I vividly remember when Porzingis was drafted. It was the summer of 2015, and the Knicks had the 4th overall pick. They stunned their fans by selecting Porzingis out of Latvia, and many were so upset by the pick that they were reduced to tears. Two years later, “The Unicorn” has become a household name for NBA fans as Porzingis has blossomed into a truly unique player that transcends traditional basketball roles. Porzingis stands at a towering 7’3″, but possesses the speed and agility of a point guard. He even beat some of the most skilled guards in the league to win the Taco Bell Skills Challenge at NBA All-Star Weekend 2017.
This season, Porzingis has been able to step out of the shadow of Anthony and truly showcase his abilities. The Knicks are 3-4 to start the season, but things are looking up and maybe just maybe they’ll have a winning season for the first time in a long time. Porzingis is frequently scoring 30+ points per game followed by double digit contributions from Enes Kanter, Courtney Lee, Tim Hardaway Jr., Kyle O’Quinn and Doug McDermott. Double digit points for more than two players on the offense means the ball is moving, and ball movement always shows a positive correlation with winning games. Jarrett Jack shows to be the main facilitator on the offense, and his veteran experience (especially from the Golden State Warriors when they were just starting to bud) will prove useful for the Knicks this year.
On scoring, New York is averaging a respectable 50% from the field, and a meager 30% from distance. In the last 3 games they’ve generated 50+ points off assists, and they’re averaging around 52 rebounds per game in the last 7 games. Turnovers show to be an early problem also, but if they can learn to protect the ball while improving their shooting accuracy they will have no trouble getting wins quickly.
Early on, the Knicks were even able to blow out the Cavaliers in Cleveland 114-95 giving NBA fans hope that yet another Eastern Conference team might be ready to challenge the monarchy that the Cavs hold at the moment. The lineup of Jarrett Jack, Courtney Lee, Enes Kanter, Tim Hardaway Jr., and Kristaps Porzingis played a total 25:24 minutes together in that game bringing in a combined 64 points at 50% from the field and 41.7% from 3 with a +/- of 15, and a team +/- of 19. With depth and versatility, this group has abandoned the outdated Triangle Offense, and is embracing the more modern style of play where players fill multiple different roles when the situation deems necessary.
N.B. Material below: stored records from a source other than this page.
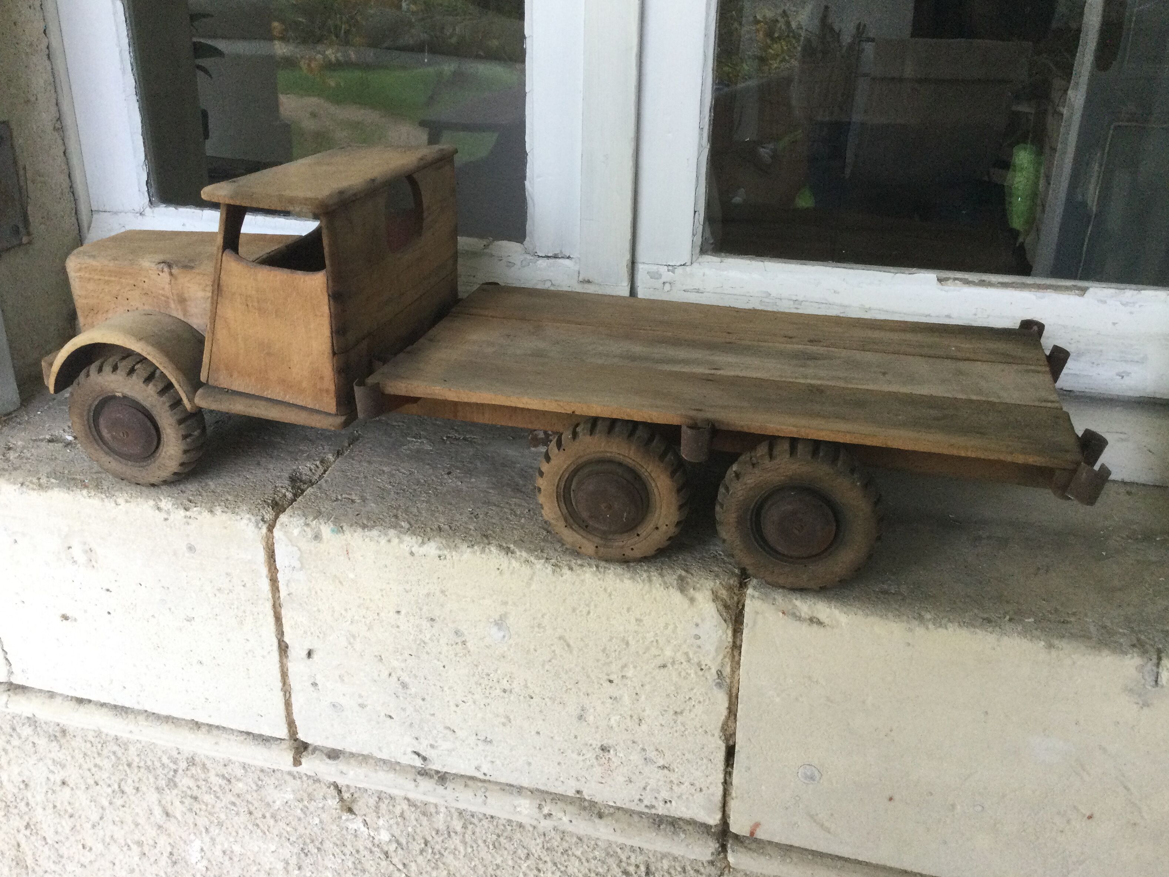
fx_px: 1081
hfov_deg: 56.8
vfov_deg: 44.2
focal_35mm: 32
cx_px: 580
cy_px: 429
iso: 64
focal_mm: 3.3
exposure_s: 1/33
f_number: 2.4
With a fresh start in the rotation, and the front office, the Knicks should be able to get back to at least .500 in no time. If they place a priority on keeping Porzingis at the foundation of the team they will likely have many years of success. Fortunately, New York is a large market so keeping superstar players around isn’t an issue, and even more special for them, they’ve drafted and created their own superstar in Porzingis. It’s a little early to be saying this, but I see The Unicorn going down as one of the greatest basketball players to ever play the game in New York. Finally, this city has someone to put their hope in as they rebuild and look to make a run in the East.